Background: Breast cancer cells exhibit mitochondrial respiration-mediated metabolic heterogeneity and tumour aggressiveness. Tamoxifen and Colchicine are known to interfere with oxidative stress in breast cancer cells. However, their role in regulating mitochondrial respiration remains poorly understood. Methods: MCF7 and MDA-MB-231 cells were used to analyse the metabolic modulatory effects of Tamoxifen and Colchicine. The roles of Tamoxifen and Colchicine in regulating ROS production, mitochondrial membrane potential, mitochondrial membrane integrity, and oxidative phosphorylation were assessed using ROS assay, JC-1 assay, and high-resolution respirometry, respectively. Their effects on mitochondrial biogenesis and mitochondria-dependent cytotoxicity were analysed using flow cytometry and confocal microscopy. Results: Tamoxifen and Colchicine exhibited cytotoxic effects by reducing ROS production, depolarising mitochondrial membrane potential, decreasing oxygen consumption, and inhibiting mitochondrial respiration.
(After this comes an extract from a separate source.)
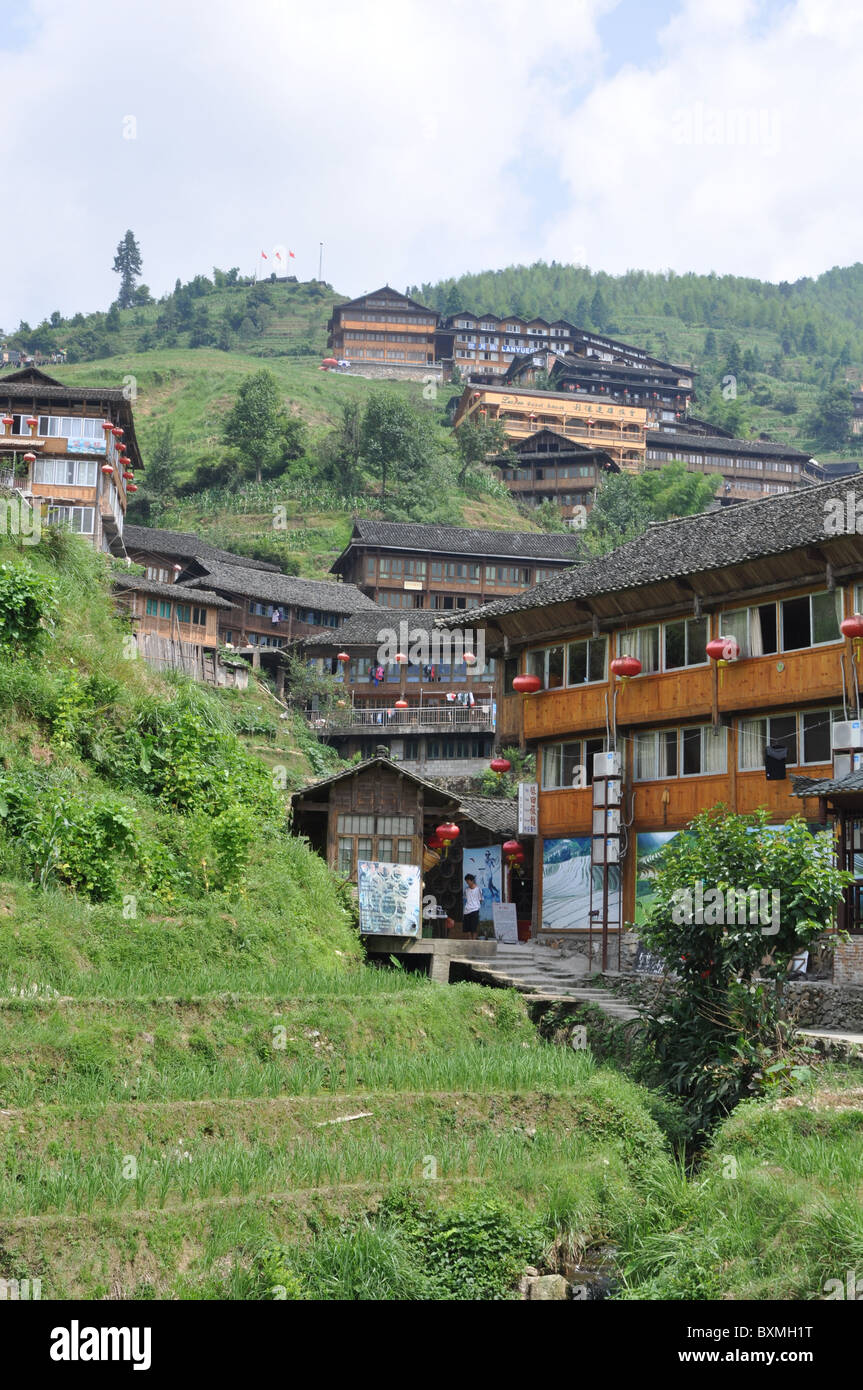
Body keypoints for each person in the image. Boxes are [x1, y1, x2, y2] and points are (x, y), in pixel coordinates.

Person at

They specifically downregulated pyruvate-mediated mitochondrial respiration, preventing N-linked state mitochondrial respiration and reducing complex I activity. Colchicine demonstrated mitochondrialindependent cytotoxic effects, whereas Tamoxifen did not. Neither drug impacted mitochondrial membrane integrity. Tamoxifen and Colchicine decreased leak respiration, inhibited proton and electron transfer, and prevented non-phosphorylating electron transfer, potentially due to reduced complex I activity. Tamoxifen significantly inhibits mitochondrial biogenesis and induces a mitochondrial-dependent cell death pathway. In contrast, Colchicine had a low impact on mitochondrial biogenesis and induced a mitochondrial-independent cell death pathway. Discussion: Tamoxifen and colchicine suppress complex I–driven mitochondrial respiration in breast cancer cells, reducing oxidative phosphorylation–associated aggressiveness. Notably, only tamoxifen links this metabolic inhibition to impaired mitochondrial biogenesis and mitochondria-dependent cytotoxicity. Conclusion: Tamoxifen and colchicine downregulate mitochondrial respiration and biogenesis, while only tamoxifen induces mitochondrial-dependent cytotoxicity.